Rien de ce que je pourrais écrire ne saura vous réconforter.

Vous ne comprendrez jamais.

Vous ne saurez jamais à quel point j'ai mal.

Vous ne saurez jamais et peut-être est-ce mieux ainsi ?

Peut-être vaut-il mieux que je parte sans rien vous dire ?


Je déteste cette vie.

Je déteste ce que je suis.

Je peux à peine me regarder.

Je suis épuisée.

Je vais simplement m'éteindre,

Arrêter la machine qui tourne sans arrêt dans mon crâne.

Arrêter ma mémoire.

Arrêter la douleur.

Je n'étais pas faite pour être là, vous pouvez me croire.

Je ne suis pas normale.

Je ne suis pas vivable et pas vivante non plus.

Je ne suis rien.

Un courant d'air, un souffle, une ombre.

Je ne suis rien.

C'est tellement compliqué.

Comment vous expliquer, vous dire ce que j'ai sur le cœur sans briser le vôtre ?


Je n'ai jamais eu la sensation de faire partie de la famille ;

 Vous vous en êtes aperçus, bien sûr.

Vous ne me compreniez pas, vous ne m'avez jamais comprise.

C'était tellement plus facile de se tourner vers votre fils.

Vous le connaissez lui au moins, vous le comprenez, pas vrai ?

C'est beaucoup plus simple de me faire passer pour une menteuse plutôt que d'admettre ce qu'il a fait.


Tu te souviens, C. (aka Maman), quand, en sortant de la gendarmerie, juste après avoir lu et entendu tout ce qu'il a bien pu me faire, tu m'as dit :

"Laurine, avec tes mensonges, il risque 10 ans de prison, c'est vraiment ce que tu veux ?"

Tu sais quoi C. ?

Moi ça fait bientôt 10 ans que j'y suis en prison.

Et toi, F. (aka Papa), tu te rappelles ce jour où tu es monté dans notre chambre et que tu l'as vu ?

Tu as vu ce qu'il me faisait et tout ce que tu as dit c'est "Votre mère va péter un fusible quand elle va savoir ça."

Et puis tu es parti.

Tu m'as laissée avec lui.

Et plus jamais on a entendu parler de cette histoire.

Vous avez fait ce que vous faites le mieux : vous voiler la face.

Tu ne t'en souviens plus, pas vrai ?

Mais moi, je l'ai imprimé sur la rétine ce moment.

Je ne te l'ai jamais dit parce que je ne voulais pas remuer le couteau dans la plaie, mais honnêtement, je te trouve vachement culotté de me traiter de menteuse après ça.
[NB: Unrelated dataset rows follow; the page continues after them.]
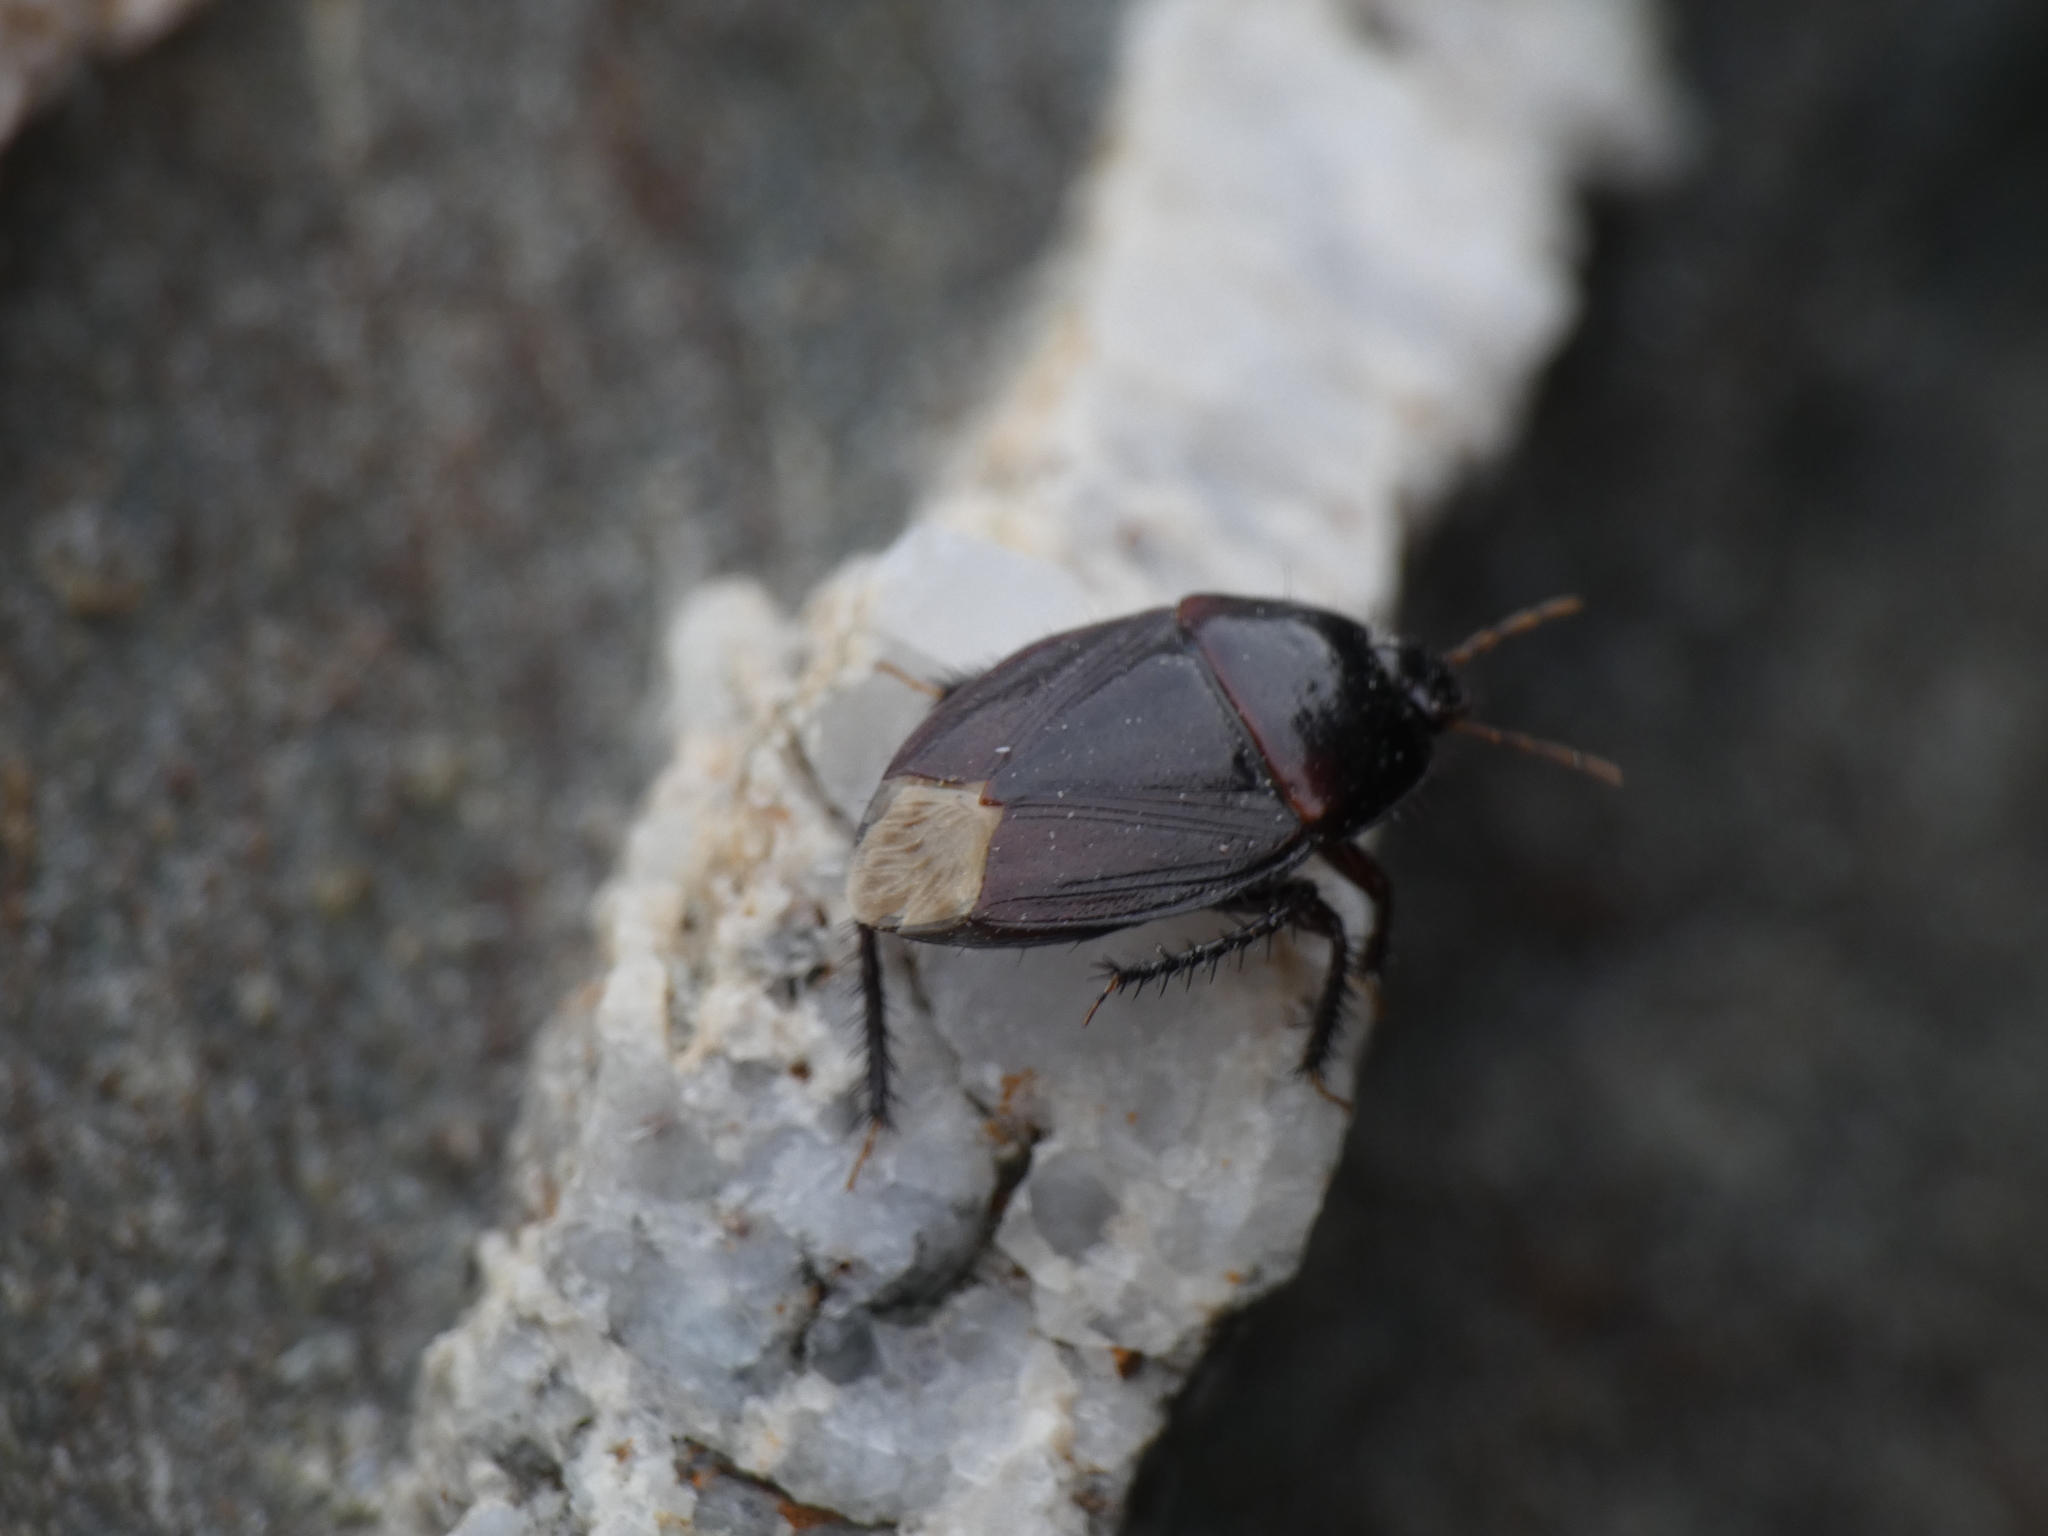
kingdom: Animalia
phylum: Arthropoda
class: Insecta
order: Hemiptera
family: Cydnidae
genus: Macroscytus
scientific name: Macroscytus brunneus
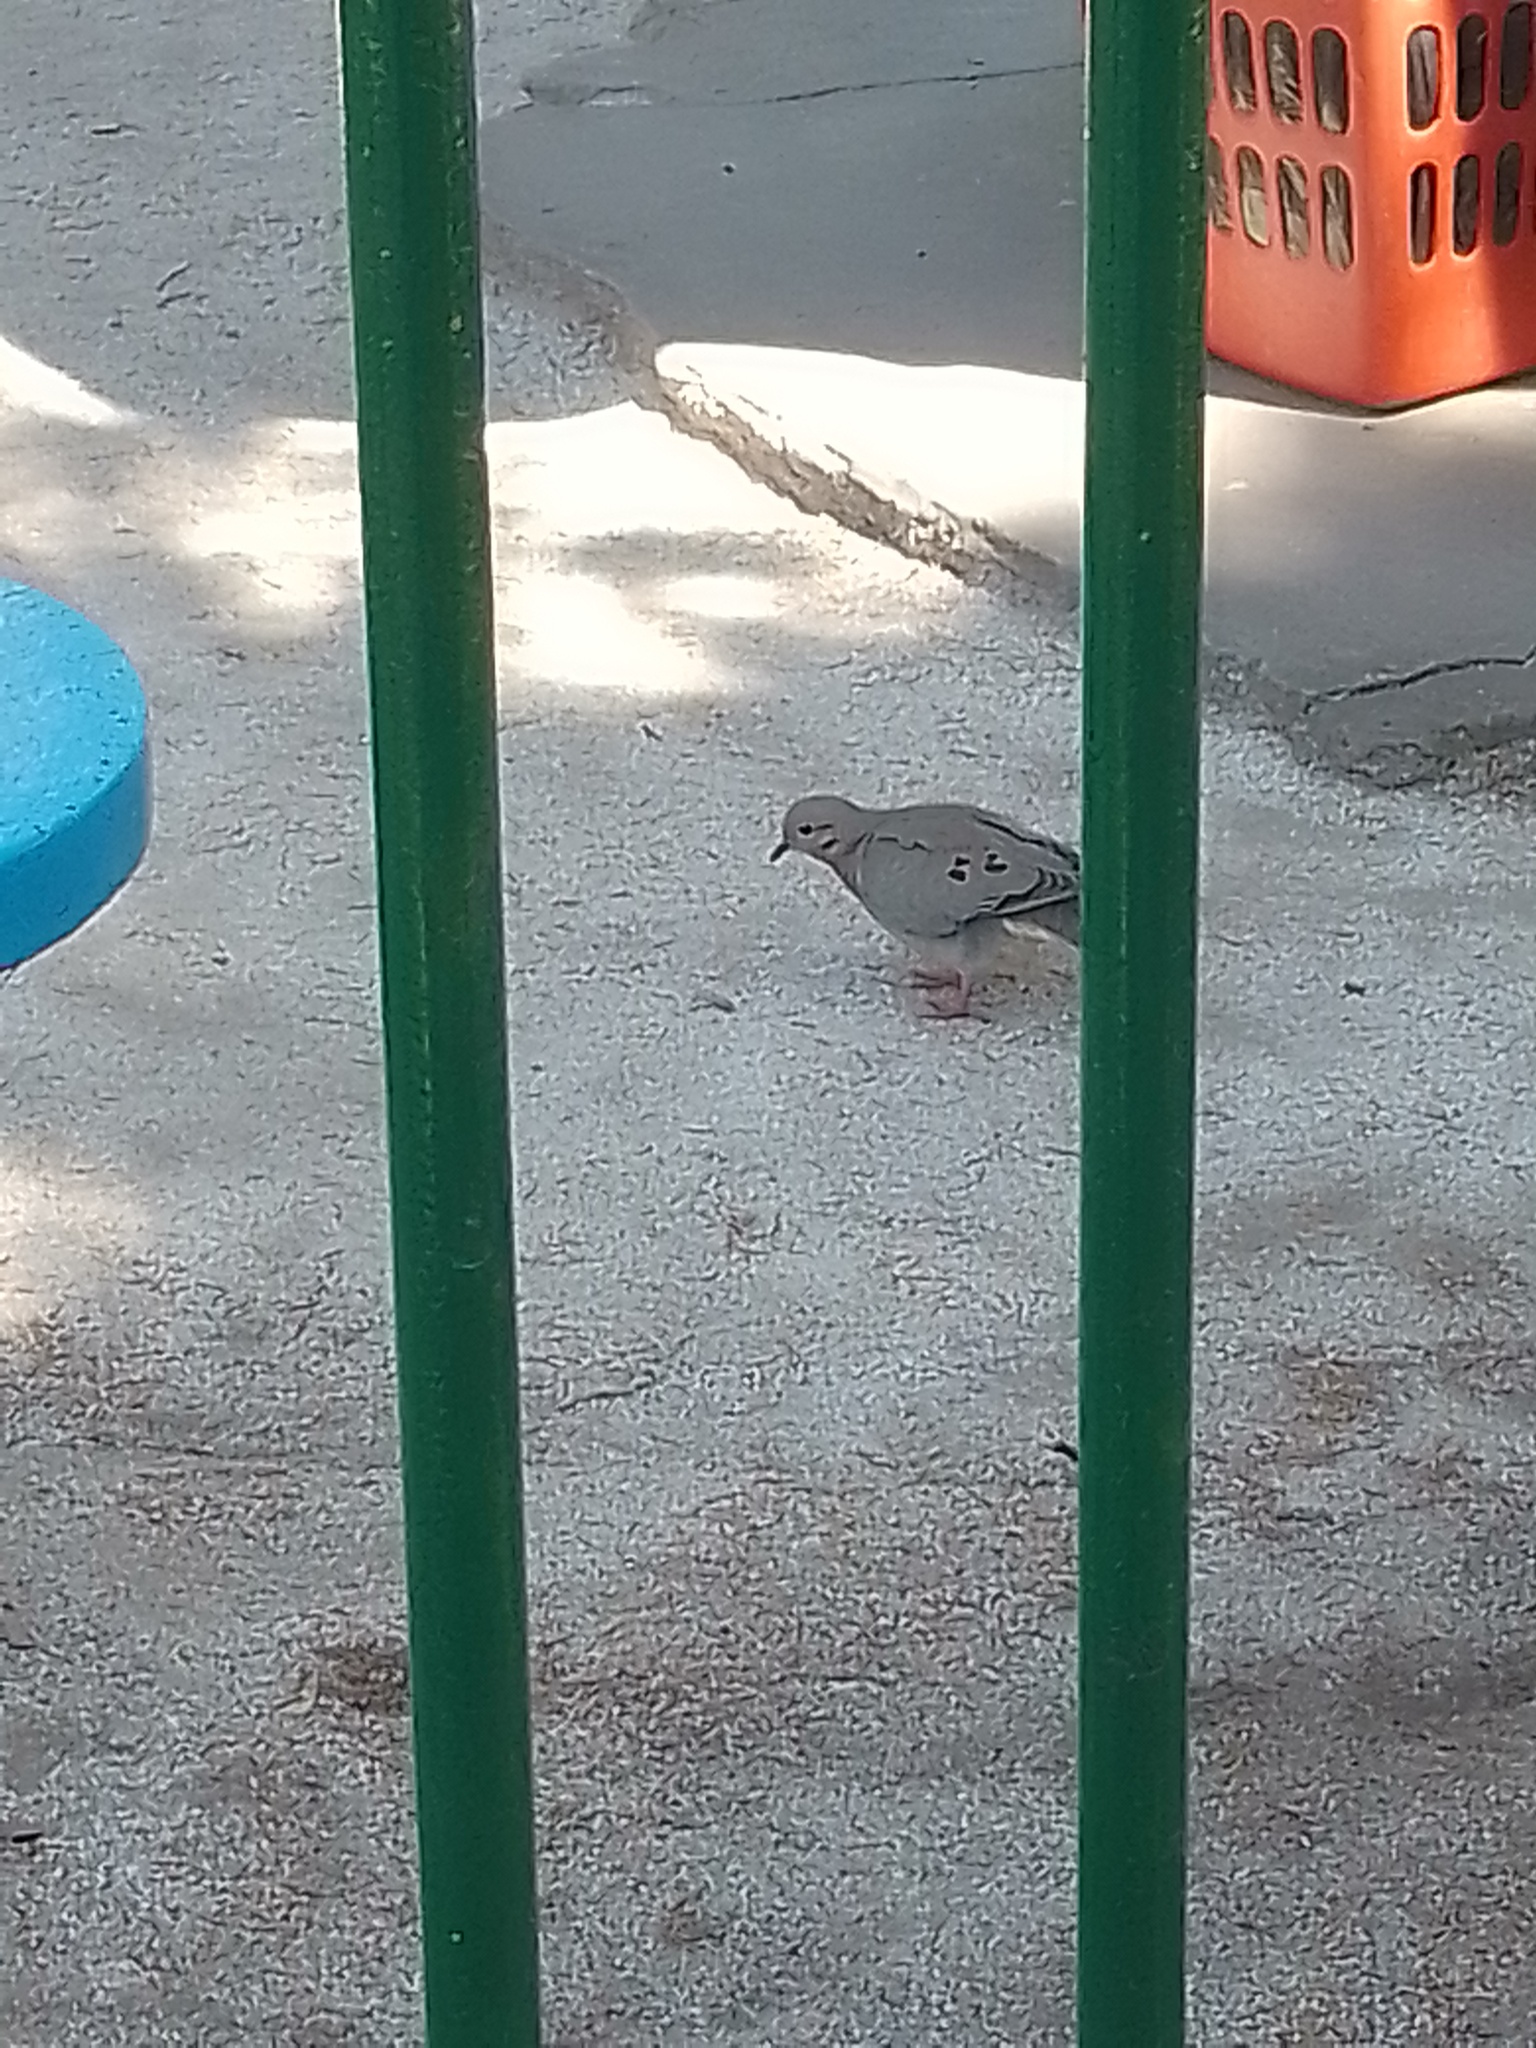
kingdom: Animalia
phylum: Chordata
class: Aves
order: Columbiformes
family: Columbidae
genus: Zenaida
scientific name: Zenaida auriculata
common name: Eared dove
C'est plus simple d'être de son côté à lui.


Alors voilà, maintenant vous allez pouvoir le retrouver.

Vous ne serez plus obligés de le voir quand je ne suis pas là. 

C'est que vous vouliez, non ?

Vous disiez que je n'avais qu'à faire des efforts, que j'emmerdais toute la famille.

J'ai fait des efforts, mais c'était trop dur, et vous vous en fichiez.

Comme ça, il viendra sûrement vous réconforter à mon enterrement à coups de "Elle était folle, c'est mieux comme ça." et vous repartirez faire votre vie avec un poids en moins, comme si de rien n'était.


Tu sais quoi O. (aka frère) ?

J'aimerais que tu brûles, que tu souffres à un point tel que tu ne t'en remettras jamais.

J'aimerais que tu saches ce que ça fait de ne plus pouvoir se regarder dans un miroir, de ne plus pouvoir vivre avec les autres, d'avoir peur dans le noir ; de ne même plus pouvoir se défendre quand on nous tombe dessus.

Je veux que tu payes.

Je te déteste.

De tous les monstres que j'ai rencontrés, tu es de loin le pire.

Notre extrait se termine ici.